Nicaragua’s Banking Sector Faces Unprecedented State Control

By The Rio Times | Created at 2024-12-24 09:38:04 | Updated at 2024-12-25 17:42:48 1 day ago
Truth

Nicaragua’s government is considering a radical overhaul of its banking system. The proposed law would give the state unprecedented control over private banks’ leadership.

This move has sparked concern among economists and international observers. The bill would allow the national banking regulator to appoint executives in private financial institutions.

It would also grant the regulator power to dissolve or liquidate banks by decree. This represents a significant shift in Nicaragua’s financial landscape.

President Daniel Ortega’s administration submitted the proposal to Congress on Monday. The unicameral legislature, controlled by Ortega’s allies, is expected to pass the bill easily.

Once published in the official gazette, it will become law. This initiative follows a recent law requiring banks to ignore international sanctions against Nicaraguans.

Nicaragua's Banking Sector Faces Unprecedented State ControlNicaragua’s Banking Sector Faces Unprecedented State Control. (Photo Internet reproduction)

Many government officials, including Ortega’s wife and vice-president, face sanctions for alleged human rights violations. These sanctions stem from the government’s crackdown on protests in 2018.

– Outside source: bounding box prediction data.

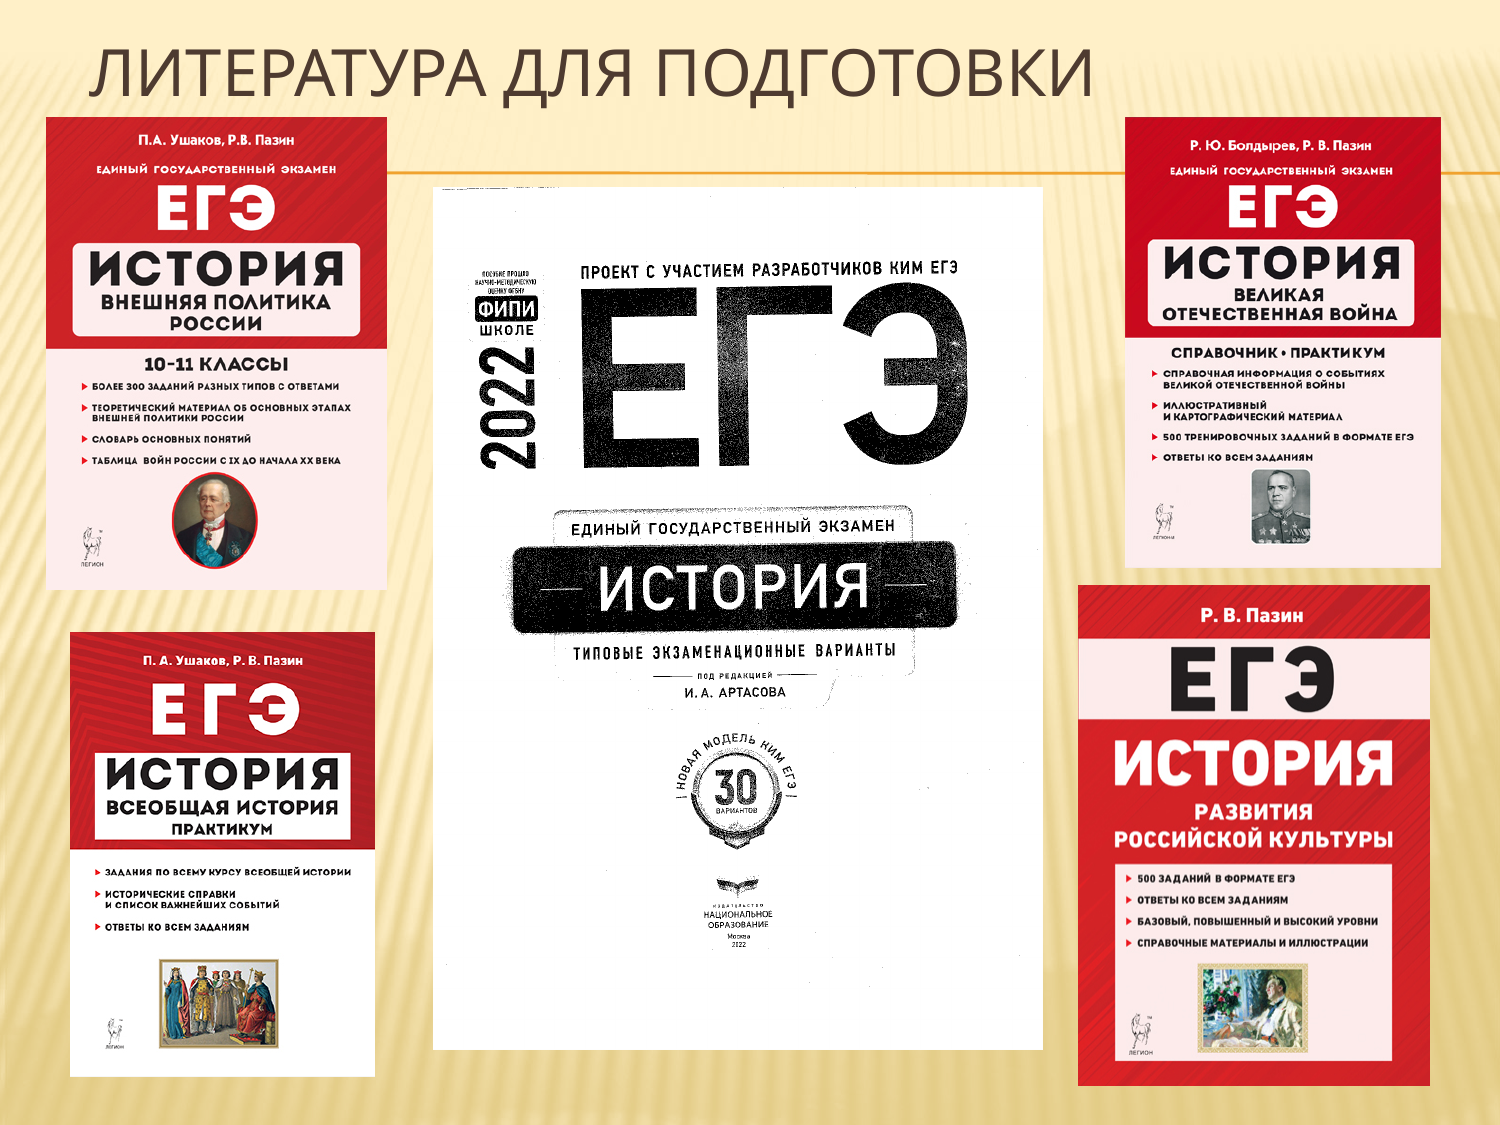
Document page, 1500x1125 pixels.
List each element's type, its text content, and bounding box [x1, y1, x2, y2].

picture [1077, 585, 1430, 1086]
title Литература для подготовки [75, 23, 1425, 118]
picture [1124, 116, 1441, 568]
picture [70, 632, 376, 1078]
picture [46, 116, 388, 590]
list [433, 187, 1044, 1050]
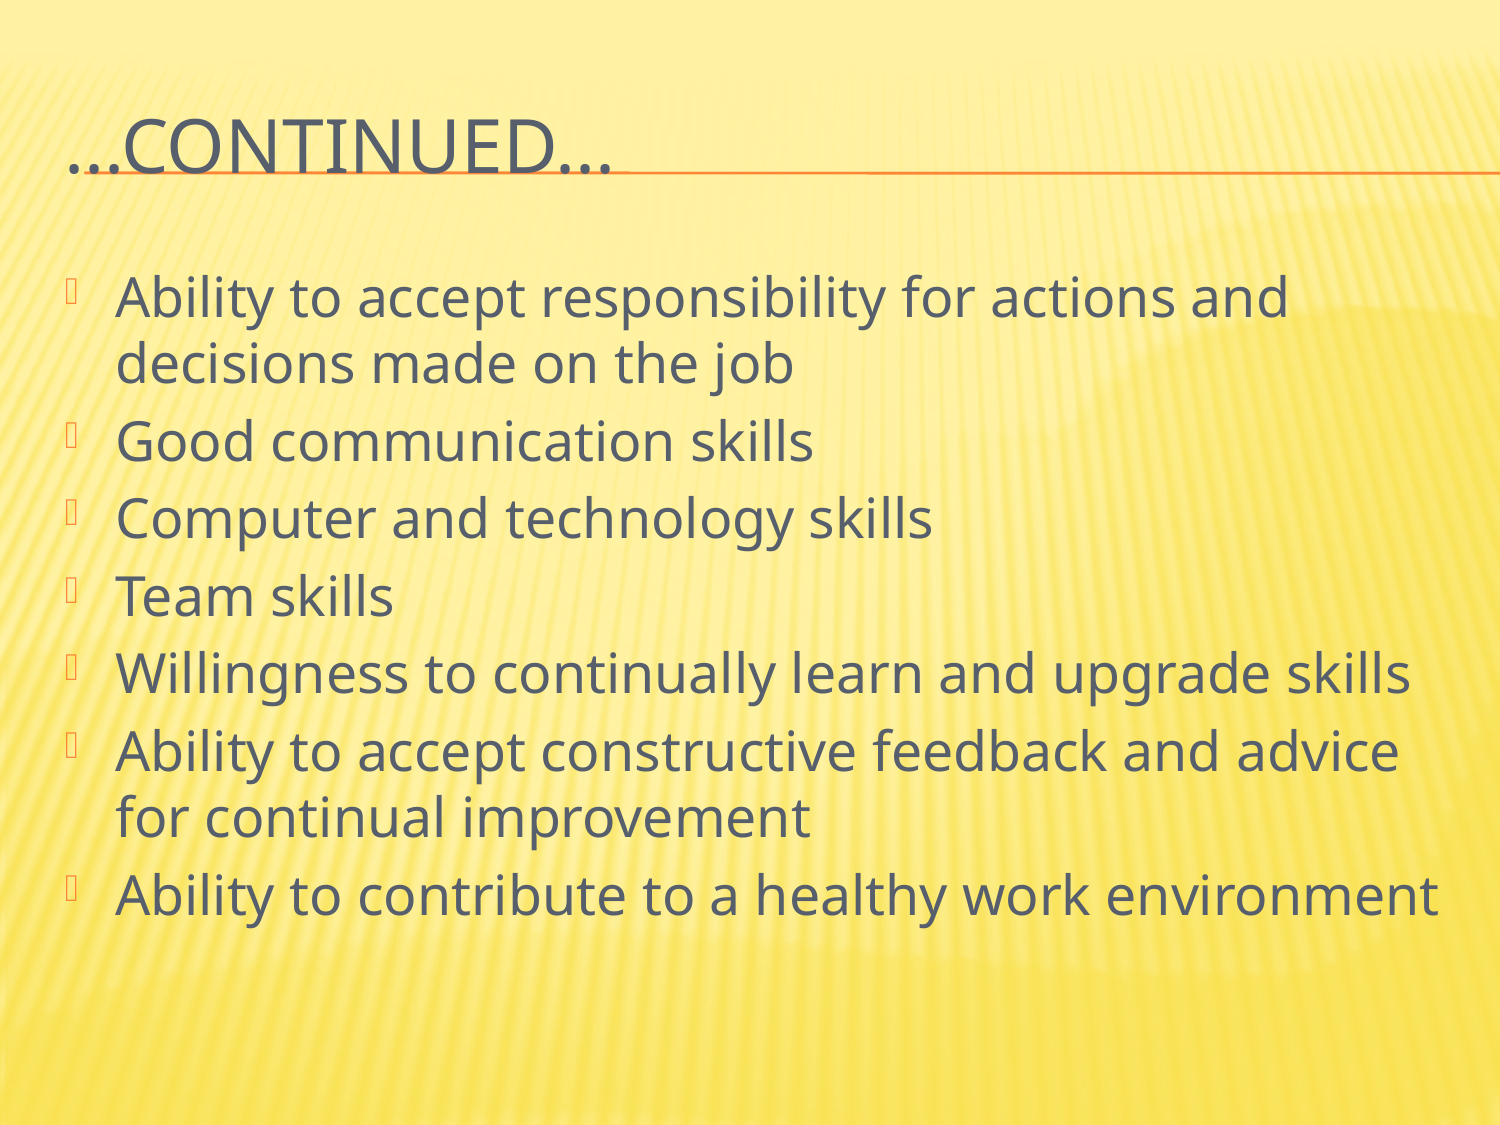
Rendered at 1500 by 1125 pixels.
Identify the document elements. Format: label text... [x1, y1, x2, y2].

title ...Continued... [50, 75, 1475, 213]
list Ability to accept responsibility for actions and decisions made on the job Good communication skills Computer and technology skills Team skills Willingness to continually learn and upgrade skills Ability to accept constructive feedback and advice for continual improvement Ability to contribute to a healthy work environment [50, 254, 1475, 998]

Economists warn that this level of state intervention could severely distort market functioning. It may also strain Nicaragua’s relationships with international financial institutions.

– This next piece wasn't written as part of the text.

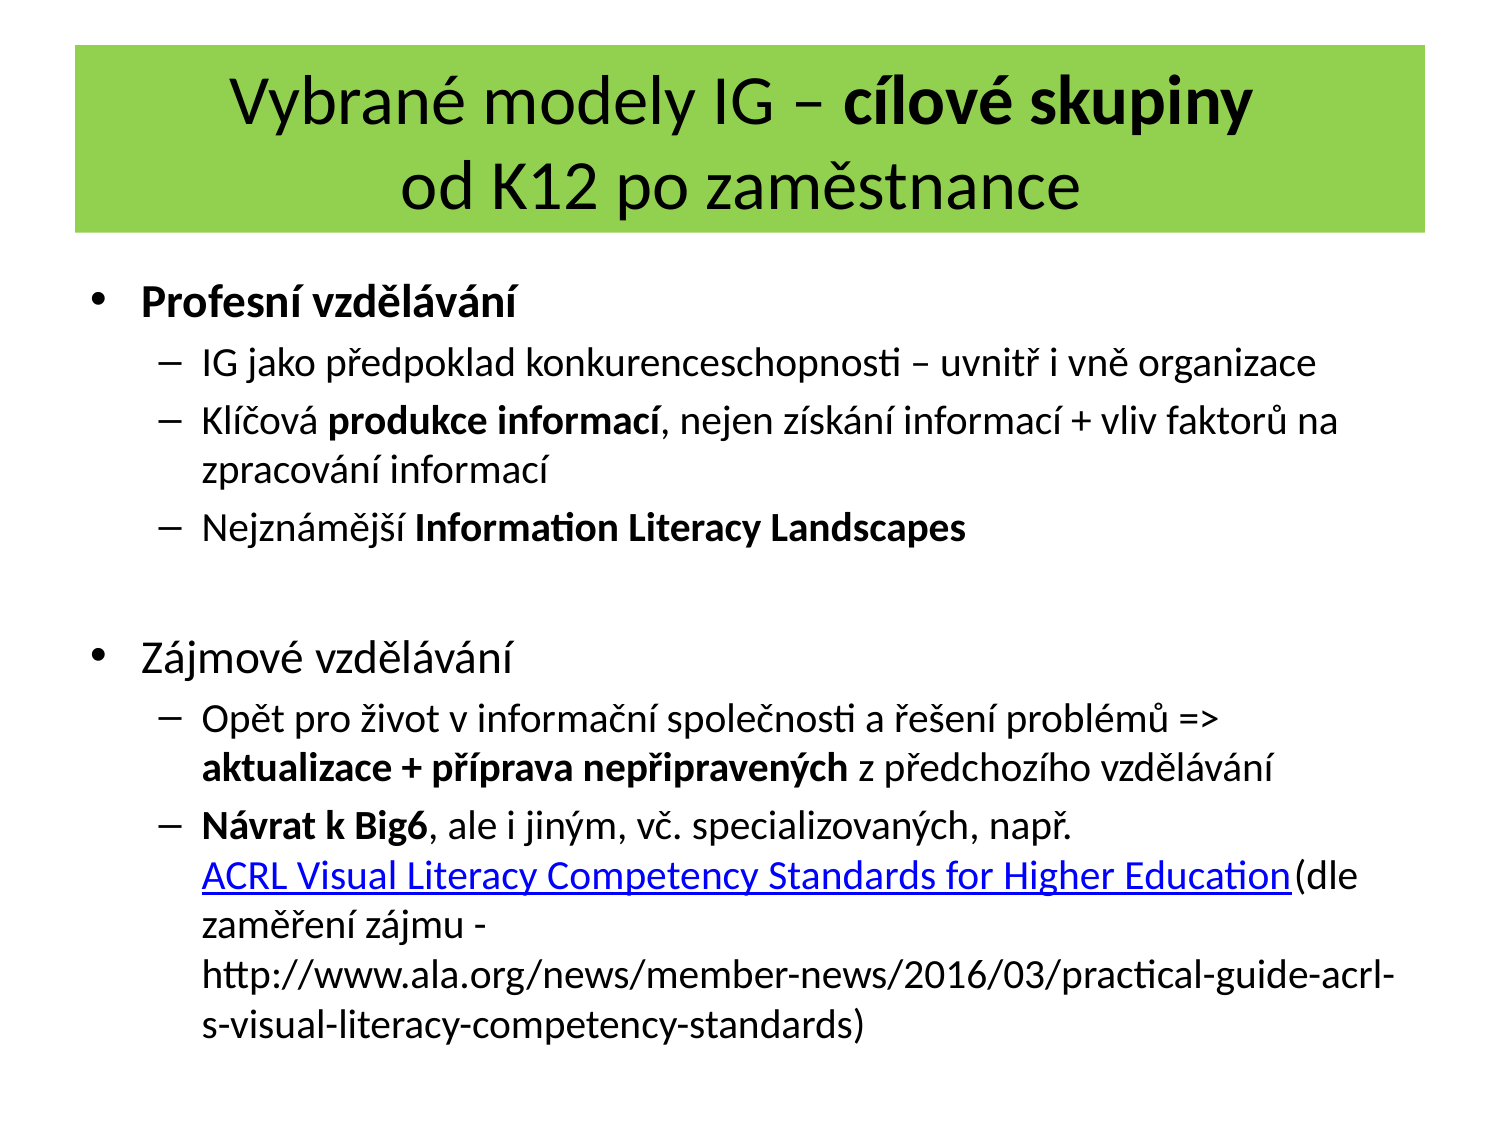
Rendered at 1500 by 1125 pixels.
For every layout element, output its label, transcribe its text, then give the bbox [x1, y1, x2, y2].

The move could potentially deter foreign investment and affect economic growth prospects. Despite these concerns, Nicaragua‘s economy has shown resilience.

Real GDP grew by 4.5% in 2023 and the first half of 2024. The banking sector remains liquid and well-capitalized. Non-performing loans have increased recently but remain low.

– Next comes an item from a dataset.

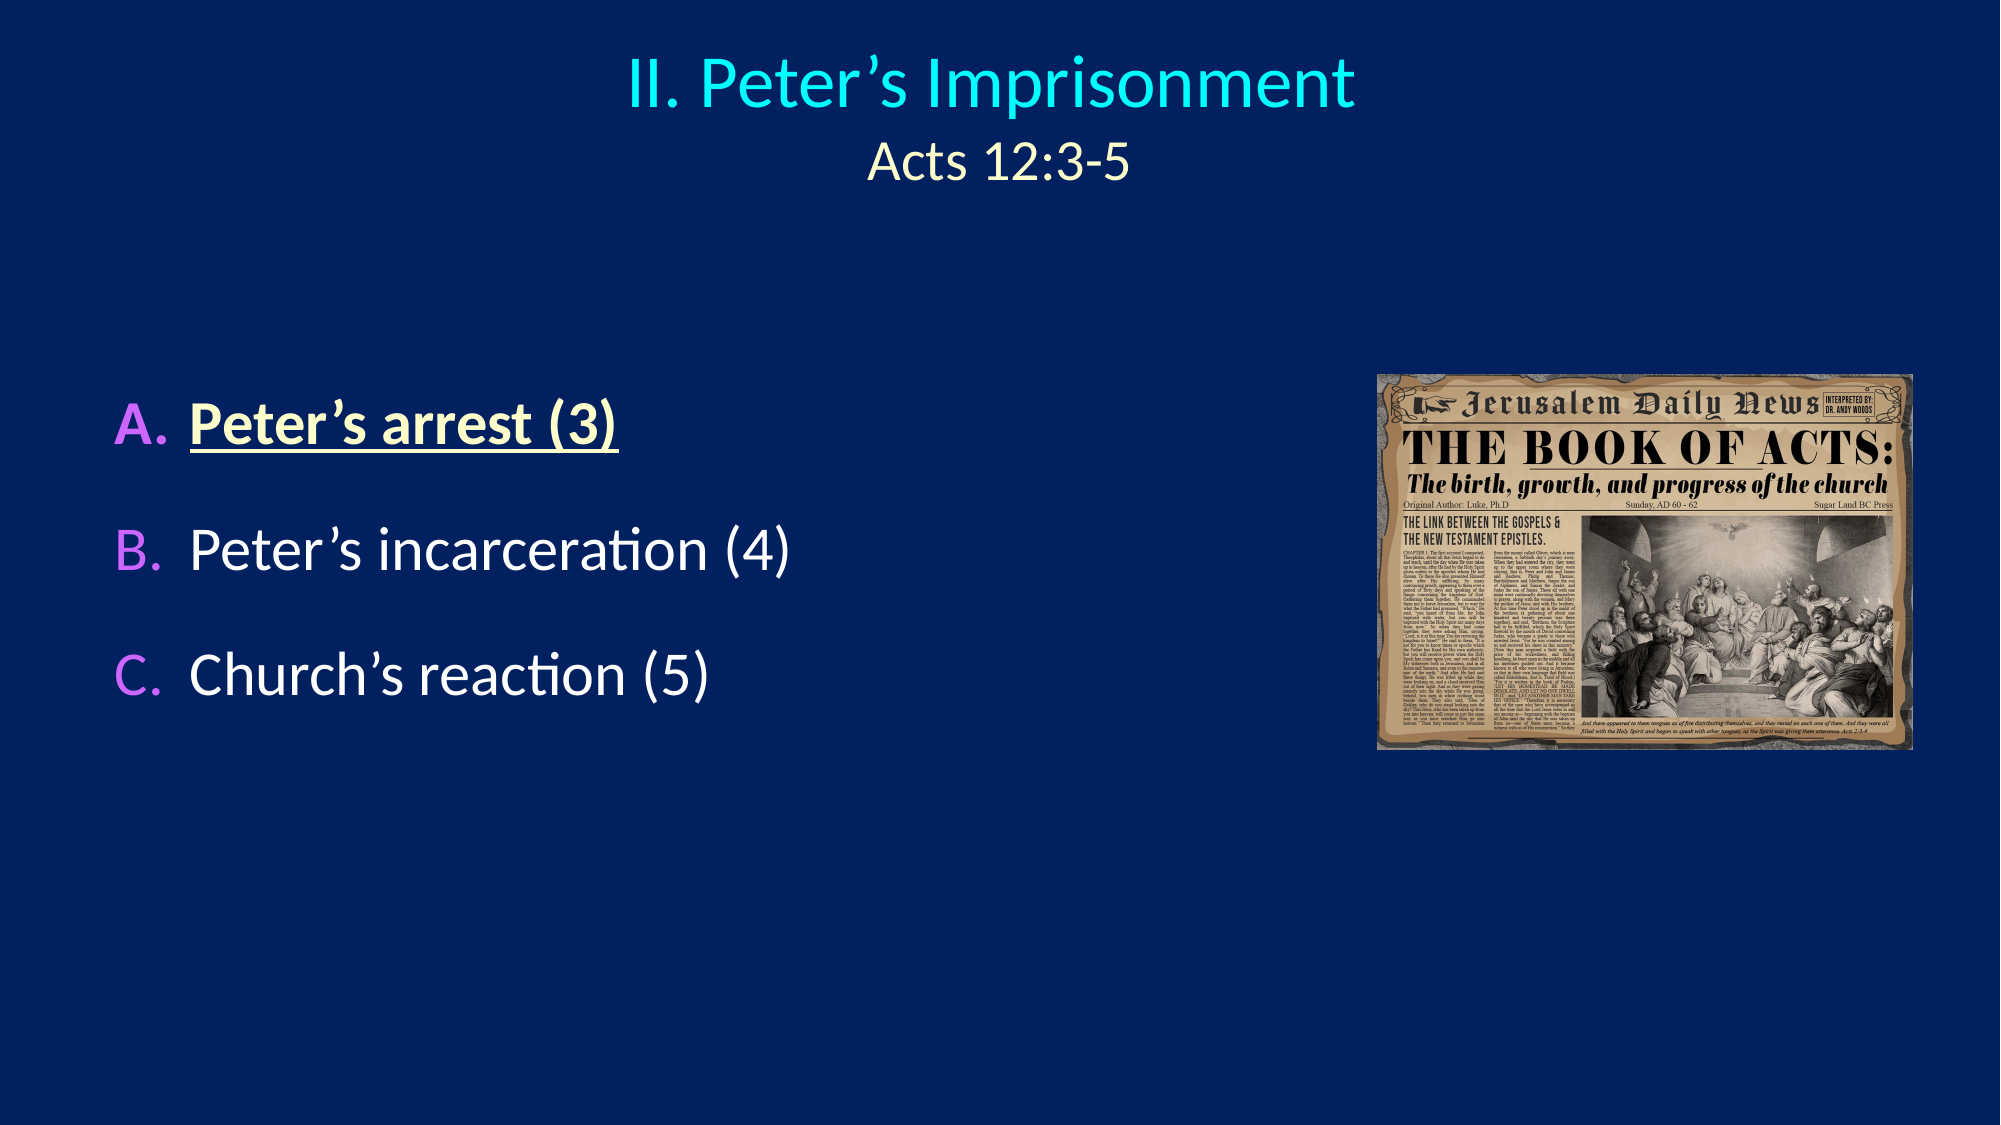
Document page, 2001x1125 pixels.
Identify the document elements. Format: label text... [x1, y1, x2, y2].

The country maintains twin fiscal and external surpluses. This has led to a steady decline in the public debt-to-GDP ratio. Nicaragua has also accumulated strong buffers to absorb potential shocks.

However, the proposed changes raise questions about the future stability of Nicaragua’s financial sector. They may impact the country’s ability to attract foreign investment.

In short, the international community will closely watch the implementation and effects of these proposed changes.